Schadebestrijding met geweer werkt niet
In ‘Wildschade veel groter dan gemeld’ in het Noordhollands Dagblad van 5 augustus klaagt boer (én jager) Siem Appel over De Faunabescherming. En dan in het bijzonder over de kritiek dat de provincie Noord-Holland jagen ook buiten het jachtseizoen toestaat, zodat sommige soorten in de praktijk jaarrond gedood mogen worden.

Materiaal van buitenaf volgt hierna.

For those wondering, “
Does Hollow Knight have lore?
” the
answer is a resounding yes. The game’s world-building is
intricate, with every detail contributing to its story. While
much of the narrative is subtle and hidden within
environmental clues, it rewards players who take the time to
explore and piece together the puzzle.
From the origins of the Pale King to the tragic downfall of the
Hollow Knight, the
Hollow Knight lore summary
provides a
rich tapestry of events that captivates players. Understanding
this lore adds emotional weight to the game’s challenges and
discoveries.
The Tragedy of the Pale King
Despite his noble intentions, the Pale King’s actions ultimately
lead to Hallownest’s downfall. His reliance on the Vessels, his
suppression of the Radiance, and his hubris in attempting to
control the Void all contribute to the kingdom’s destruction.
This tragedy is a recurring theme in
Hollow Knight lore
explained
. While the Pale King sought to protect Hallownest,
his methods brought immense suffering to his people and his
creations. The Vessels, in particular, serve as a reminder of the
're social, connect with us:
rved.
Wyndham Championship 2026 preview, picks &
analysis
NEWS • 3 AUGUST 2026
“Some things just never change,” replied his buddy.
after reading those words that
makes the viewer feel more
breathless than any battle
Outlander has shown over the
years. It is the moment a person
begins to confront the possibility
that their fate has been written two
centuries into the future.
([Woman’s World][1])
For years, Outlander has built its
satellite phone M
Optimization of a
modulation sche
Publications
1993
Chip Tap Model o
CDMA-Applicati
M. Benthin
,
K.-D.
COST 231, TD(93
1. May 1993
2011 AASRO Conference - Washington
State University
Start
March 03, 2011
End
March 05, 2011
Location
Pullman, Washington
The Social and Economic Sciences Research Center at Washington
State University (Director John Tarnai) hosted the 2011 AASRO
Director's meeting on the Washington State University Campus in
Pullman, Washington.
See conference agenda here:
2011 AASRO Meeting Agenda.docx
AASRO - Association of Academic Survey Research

Appel legt een relatie tussen wildschade en de noodzaak tot jagen. Deze relatie bestaat niet. Jacht leidt niet tot kleinere populaties en is bewezen ineffectief. Dat jacht niet werkt blijkt impliciet ook uit het stuk. In 2011 verscheen een bijna identiek artikel in dezelfde krant. Sterker nog, met hetzelfde citaat in de lead: ‘Wat in het Faunabeheerplan wordt gemeld als schade is slechts het topje van de ijsberg.’ Appel klaagt over het Faunafonds en dat de werkelijke wildschade veel groter is dan in de Faunabeheerplannen staat. Vreemd, want boeren (Appel is van LTO Noord-Holland) en jagers zijn de belangrijkste partijen bij het opstellen van deze plannen (De Faunabescherming heeft hier geen enkele invloed op). Vervolgens legt hij de schuld bij De Faunabescherming: ‘Ik vind dat de Faunabescherming makkelijk oordeelt over een ander zijn portemonnee.’
Vergoeding schade
Onterecht. De Faunabescherming vindt juist dat schade aan waardevolle gewassen vergoed moet worden, en wel zonder dat er eerst geschoten moet worden (zoals een voorwaarde voor vergoeding uit het Faunafonds luidt). Maar De Faunabescherming vindt ook dat agrariërs een eigen verantwoordelijkheid hebben om hun gewassen te beschermen tegen wildschade. Klagen is gemakkelijk want klagen levert geld op. Het bewijzen van wildschade is blijkbaar moeilijker, anders zouden de ‘werkelijke’ cijfers van LTO Noord-Holland in de Faunabeheerplannen vermeld staan.
Plezierjacht
De bezwaren van De Faunabescherming zijn gericht tegen de ontheffingen voor het doden van hazen en wilde eenden. Appel noemt in zijn stuk één voorbeeld van schade door ganzen, en grijpt de bezwaarschriften alleen aan om te kunnen klagen over het Faunafonds. Hij wil in dit seizoen niet eens hazen schieten omdat dat dat hem geen geld oplevert: ‘De tijd dat wij graag hazen schieten is tussen 15 oktober en eind december. Dan kun je ze ook goed kwijt. Want er mag dan weerstand zijn tegen het afschieten, de mensen willen wel graag hazen en wilde eenden eten. Over de afname hebben we niet te klagen.’ Geen jacht tegen wildschade dus, maar voor het geld en voor het plezier.